Exercise brief -
Images aside, return all the entries exactly.

Excerpts from a dataset -
▬▬▬▬▬▬

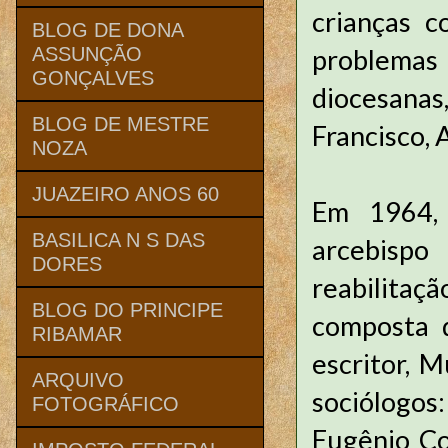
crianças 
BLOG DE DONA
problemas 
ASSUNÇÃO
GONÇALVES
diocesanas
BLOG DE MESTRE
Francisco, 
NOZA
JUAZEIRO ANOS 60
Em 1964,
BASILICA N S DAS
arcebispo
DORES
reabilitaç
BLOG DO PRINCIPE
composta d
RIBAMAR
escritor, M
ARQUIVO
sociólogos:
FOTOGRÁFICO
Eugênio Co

▬▬▬▬▬▬

Solution for this problem -
crianças 
BLOG DE DONA
problemas 
ASSUNÇÃO
GONÇALVES
diocesanas
BLOG DE MESTRE
Francisco, 
NOZA
JUAZEIRO ANOS 60
Em 1964,
BASILICA N S DAS
arcebispo
DORES
reabilitaç
BLOG DO PRINCIPE
composta d
RIBAMAR
escritor, M
ARQUIVO
sociólogos:
FOTOGRÁFICO
Eugênio Co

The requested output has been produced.